The Yellowstone Club Goes Chapter 11

The saga of the Yellowstone Club has come to a sad place, the land of Chapter 11. The club in Montana's Gallatin Mountains first opened in 1999 as an ultra-elite enclave for the rich and powerful. Bill Gates, Dan Quayle and Jack Kemp were among the members as well as a whole host of titans of industry. The Club featured private homes, a ski hill, golf course and an elaborate club house. The property was also supposed to be host to what would have been the U.S.'s most expensive house at the time, a $155 million deluxe vacation retreat which was never built.
But things started to go sour when the Club's billionaire founders, Tim and Edra Blixseth divorced. At first it was an amicable and miraculously lawyer-free split. But things turned sour and the pair worked through a messy divorce that ended with Edra Blixseth as the club's majority owner and chief executive. This summer saw the end of a lawsuit between bicycle racing champ Greg LeMond and the battling Blixseths resulting in a $39.5 million settlement.

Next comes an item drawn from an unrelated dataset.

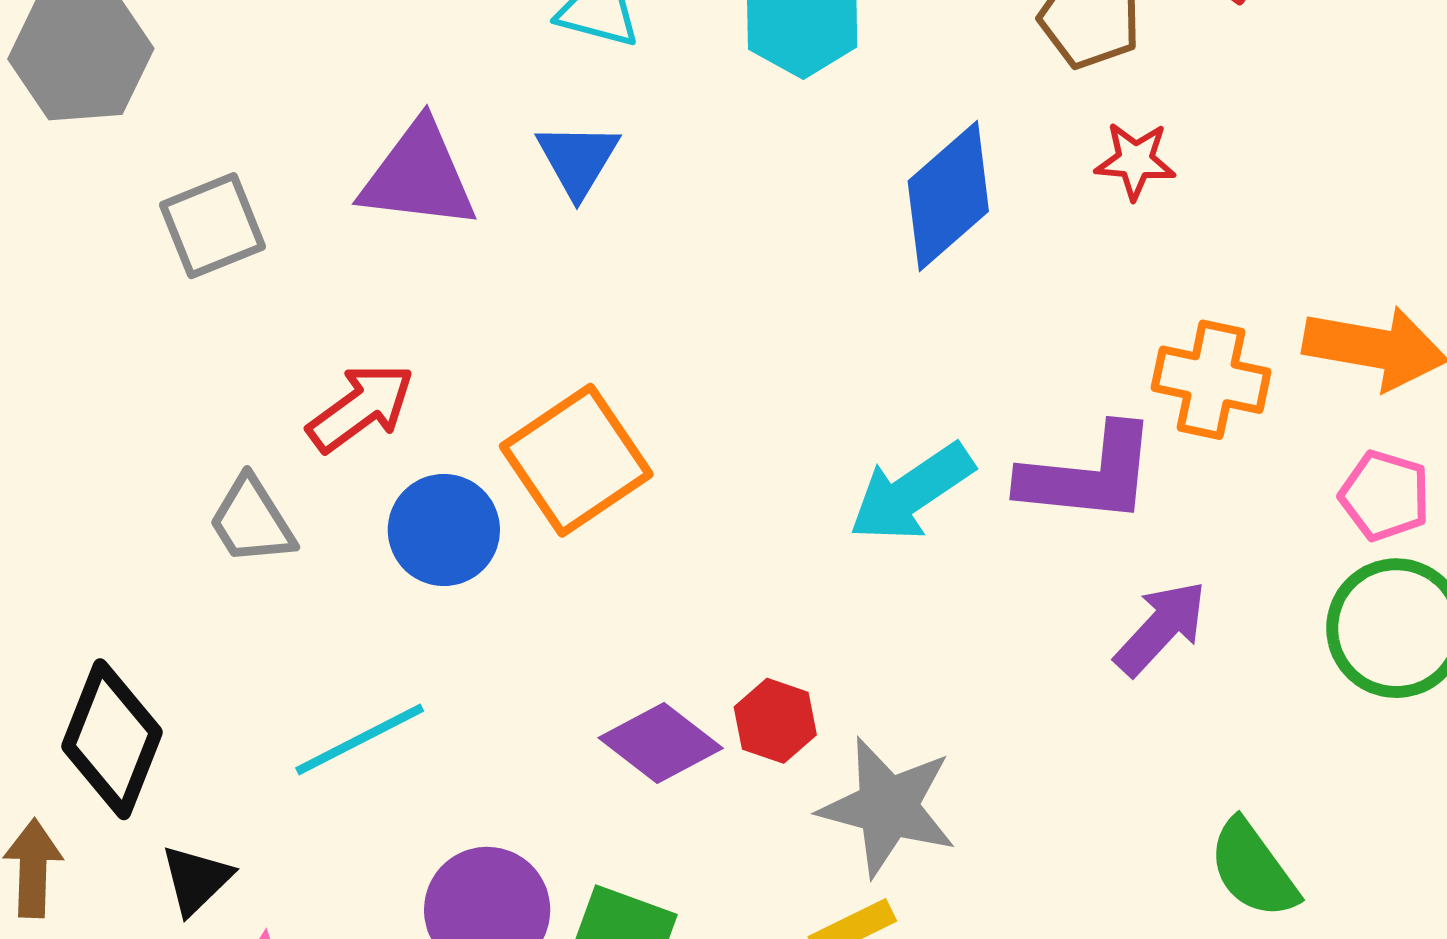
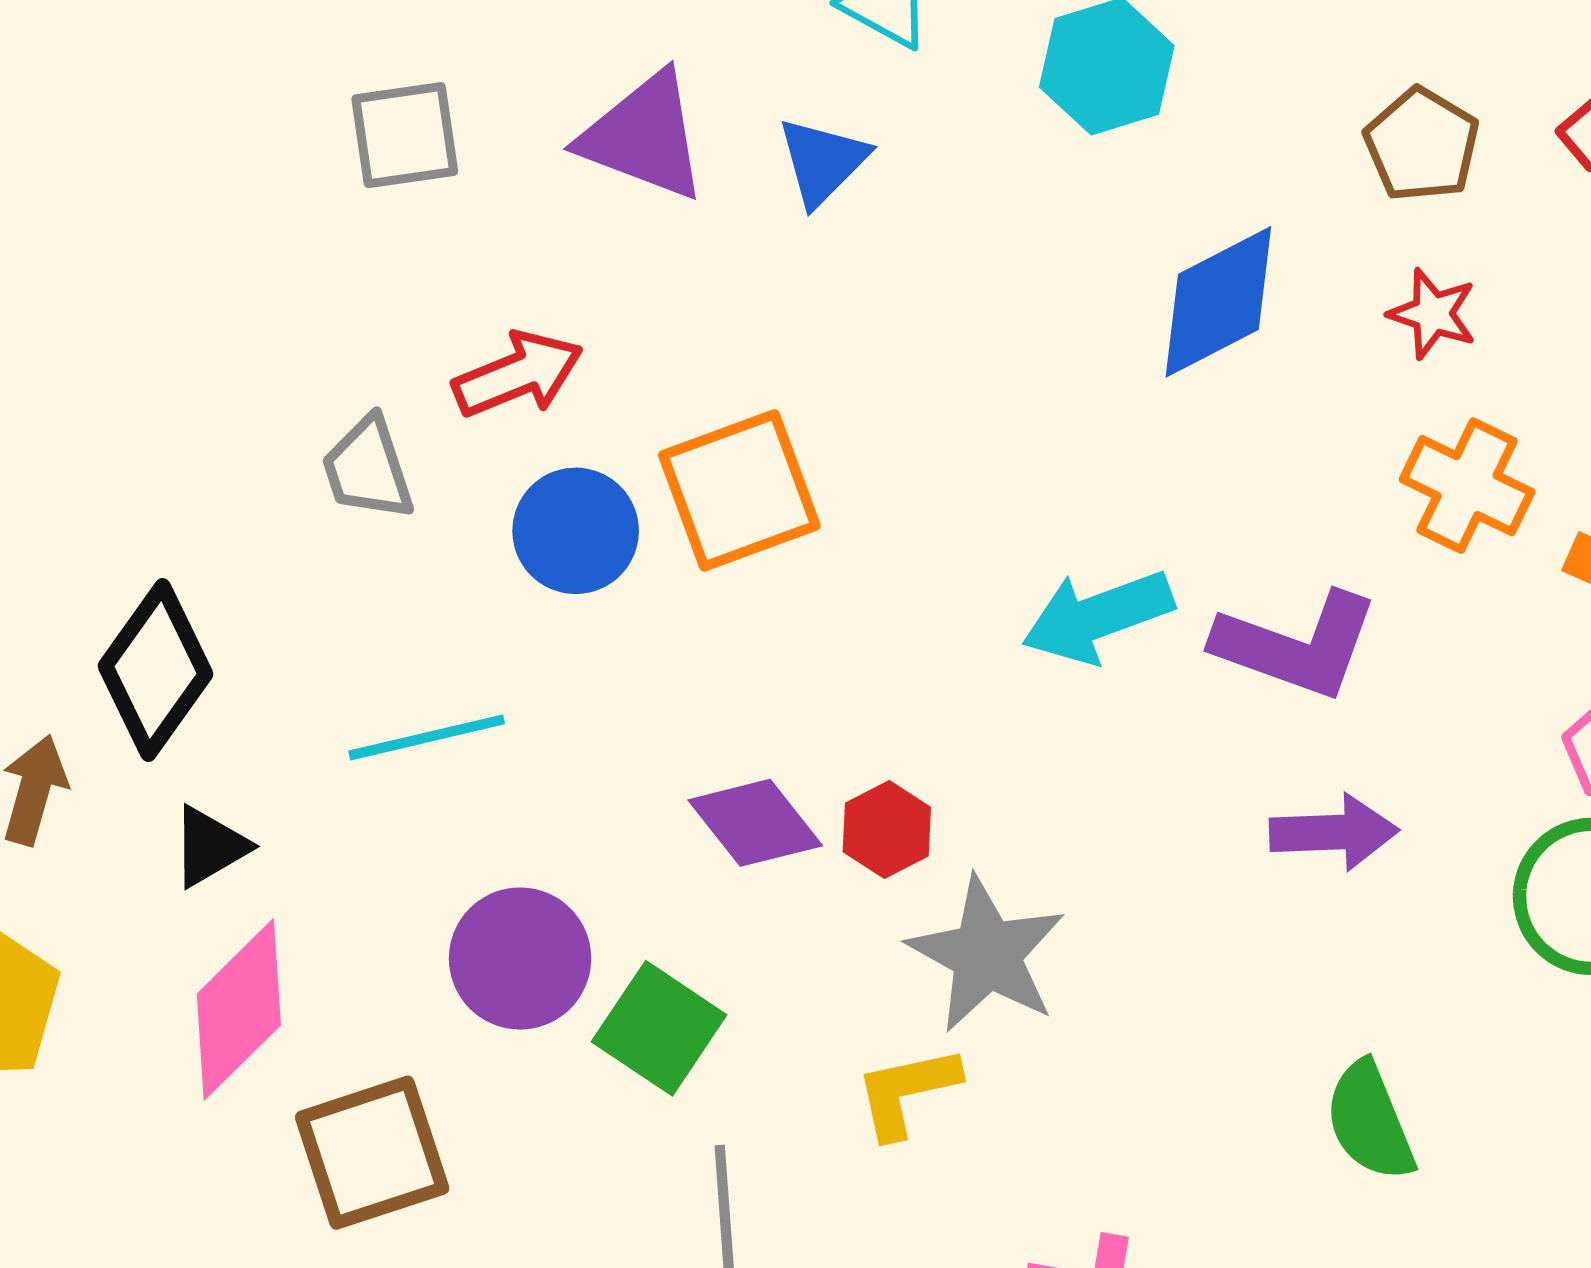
orange cross: (1211, 380) -> (1467, 486), moved
purple arrow: (1161, 628) -> (1334, 832), turned 31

A couple of months ago the club announced an expansion plan with the Discovery Land Company that would have brought 450 more houses and condos, a luxury spa, golf clubhouse, baseball field and more ski runs to the 13,400-acre development. Those plans are now on hold. The club has said it has been unable to reach agreements with its creditors and bondholders but plans to regroup and continue onward with business as usual, opening for ski season with the usual 600 or so employees.